Joseph, Augustin Guinard

1799 - 1874

Informations générales
  • Né le 29 septembre 1799 à Paris (Seine - France)
  • Décédé le 6 juin 1874 à Villepreux (Yvelines - France)

Mandats à l'Assemblée nationale ou à la Chambre des députés

Régime politique
Deuxième République
Législature
Assemblée nationale constituante
Mandat
Du 23 avril 1848 au 26 mai 1849
Département
Seine
Groupe
Gauche

Biographies

Biographie extraite du dictionnaire des parlementaires français de 1789 à 1889 (Adolphe Robert et Gaston Cougny)

Représentant en 1848, né à Paris le 29 septembre 1799, mort à Villepreux (Seine-et-Oise) le 6 juin 1874, fils de Joseph Guinard (1770-1839), député au Conseil des Cinq-Cents et membre du Tribunat, Joseph Augustin Guinard fut envoyé au collège Sainte-Barbe, où il se lia avec Godefroy Cavaignac, et, ses études terminées, se lança de bonne heure dans la vie politique active.

Républicain ardent, il s'affilia à la charbonnerie, prit part aux complots de Nantes, de Belfort, de Saumur, coopéra à la fondation du National, et, lorsqu'éclata la révolution de 1830, courut aux barricades.

Après l'avènement de Louis-Philippe, il continua son opposition, principalement dans les rangs de l'artillerie de la garde nationale, où il avait le grade de capitaine et dont faisaient partie avec lui plusieurs démocrates militants.

Membre de la Société des Droits de l'homme, Guinard fut poursuivi à plusieurs reprises par le pouvoir pour participation à divers complots. Impliqué dans le procès des accusés d'avril, il fut condamné à la déportation ; mais il parvint à s'échapper de la prison de Sainte-Pélagie le 15 juillet 1835, et gagna l'Angleterre.

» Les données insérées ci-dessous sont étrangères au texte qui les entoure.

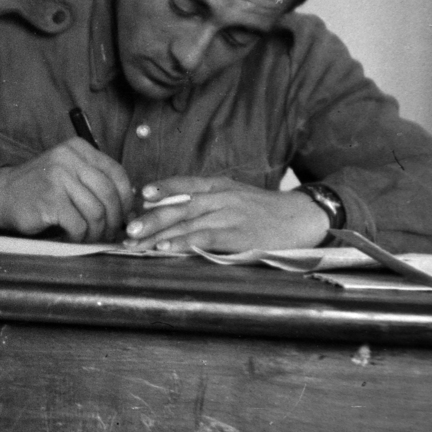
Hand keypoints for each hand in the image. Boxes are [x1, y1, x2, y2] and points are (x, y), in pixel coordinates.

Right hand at [0, 139, 133, 242]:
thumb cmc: (39, 189)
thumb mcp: (67, 173)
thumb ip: (94, 181)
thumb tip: (129, 208)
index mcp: (78, 148)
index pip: (117, 174)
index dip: (125, 200)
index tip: (122, 216)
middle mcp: (69, 158)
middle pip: (109, 194)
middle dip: (114, 220)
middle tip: (108, 234)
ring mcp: (59, 178)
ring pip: (97, 212)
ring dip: (97, 232)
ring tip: (89, 238)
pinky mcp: (50, 200)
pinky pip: (79, 225)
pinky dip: (80, 237)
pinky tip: (73, 238)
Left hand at [122, 176, 329, 253]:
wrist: (304, 218)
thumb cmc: (266, 211)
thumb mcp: (237, 196)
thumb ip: (209, 200)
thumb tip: (175, 209)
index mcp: (220, 186)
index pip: (186, 182)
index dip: (163, 187)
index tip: (140, 194)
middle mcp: (222, 197)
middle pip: (179, 206)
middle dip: (150, 219)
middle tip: (127, 230)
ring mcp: (230, 215)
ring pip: (187, 223)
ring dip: (159, 234)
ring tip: (137, 243)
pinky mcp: (239, 235)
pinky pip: (205, 238)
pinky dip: (184, 242)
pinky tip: (167, 248)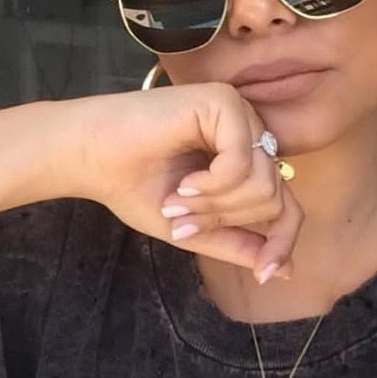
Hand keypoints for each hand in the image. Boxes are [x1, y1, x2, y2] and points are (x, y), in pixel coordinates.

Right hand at [68, 84, 300, 282]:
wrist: (90, 156)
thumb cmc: (135, 186)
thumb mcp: (194, 227)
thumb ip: (238, 242)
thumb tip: (286, 271)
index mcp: (245, 159)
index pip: (286, 203)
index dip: (282, 242)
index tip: (263, 276)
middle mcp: (249, 133)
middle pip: (274, 197)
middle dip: (224, 219)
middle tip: (181, 218)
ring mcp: (240, 114)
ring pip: (262, 184)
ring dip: (214, 205)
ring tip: (178, 199)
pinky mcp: (224, 101)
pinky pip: (240, 163)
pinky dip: (211, 185)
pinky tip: (184, 181)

Après treize ans d'exil, il revint à Paris en février 1848, à temps pour s'emparer avec des gardes nationaux de la caserne des Minimes, et pour se rendre à l'Hôtel-de-Ville, à la tête de la 8e légion, qui fut des premières à acclamer la République.

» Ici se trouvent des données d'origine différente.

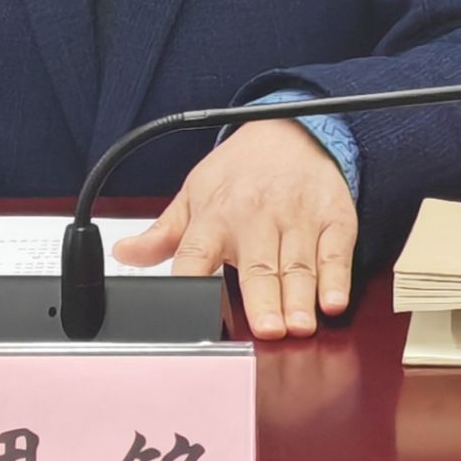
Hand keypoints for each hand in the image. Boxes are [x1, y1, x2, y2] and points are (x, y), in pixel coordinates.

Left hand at [111, 119, 356, 339]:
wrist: (289, 130)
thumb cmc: (239, 171)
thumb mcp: (194, 195)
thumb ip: (162, 234)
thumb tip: (125, 255)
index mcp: (215, 216)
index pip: (196, 253)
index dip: (191, 282)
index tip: (192, 312)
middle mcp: (256, 216)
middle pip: (258, 265)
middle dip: (263, 298)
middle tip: (267, 330)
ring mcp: (296, 218)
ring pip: (297, 264)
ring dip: (299, 297)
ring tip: (298, 325)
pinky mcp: (332, 218)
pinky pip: (335, 252)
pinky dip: (336, 277)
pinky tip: (333, 300)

Le gouvernement provisoire nomma Guinard adjoint au maire de Paris ; il remplit quelque temps cette fonction, refusa celle de préfet de police, et fut encore chef d'état-major de la garde nationale et président du comité des récompenses nationales dont il avait déjà fait partie en 1830.

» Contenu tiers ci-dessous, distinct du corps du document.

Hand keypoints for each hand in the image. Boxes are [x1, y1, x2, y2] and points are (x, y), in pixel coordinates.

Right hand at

Lors des élections pour l'Assemblée constituante (23 avril 1848), il fut élu, le 33e sur 34, représentant de la Seine, par 106 262 voix (267 888 votants. 399 191 inscrits). Il siégea à gauche, n'eut qu'un rôle parlementaire effacé, et vota :

- contre le rétablissement du cautionnement,
- contre les poursuites contre Louis Blanc et Caussidière,
- contre le rétablissement de la contrainte par corps,
- pour l'abolition de la peine de mort,
- pour l'amendement Grévy,
- pour le droit au travail,
- pour l'ordre du jour en l'honneur de Cavaignac,
- pour la suppression de l'impôt du sel,
- pour la proposition Rateau,
- pour l'amnistie
- contre les crédits de l'expédition de Rome,
- pour la mise en accusation du président et de ses ministres.

Lié avec le général Cavaignac, dont il avait surtout intimement connu le frère Godefroy, il subit son Influence pendant les journées de ,juin, et se détermina, non sans hésitation, à combattre l'insurrection, comme colonel de la garde nationale : il fut assez grièvement blessé.

Non réélu à l'Assemblée législative, Guinard ne se désintéressa pas de la lutte, et lorsque, le 13 juin 1849, Ledru-Rollin en appela au peuple en déclarant la Constitution violée et se rendit au Conservatoire des Arts-et-Métiers, le colonel Guinard, suivi d'une centaine d'artilleurs, n'hésita point à faire cause commune avec le chef de la Montagne, et n'essaya pas de s'échapper lorsque le Conservatoire fut envahi par la troupe.

Son nom fut porté sur les listes républicaines aux élections complémentaires du 8 juillet suivant, et réunit dans la Seine 94 000 suffrages, nombre insuffisant toutefois pour assurer son succès. Peu après, il fut traduit devant la Haute cour de Versailles. Guinard refusa de se défendre et fut condamné à la déportation perpétuelle. Détenu successivement à Doullens et à Belle-Isle, il fut rendu à la liberté en 1854, et vécut depuis lors dans la retraite.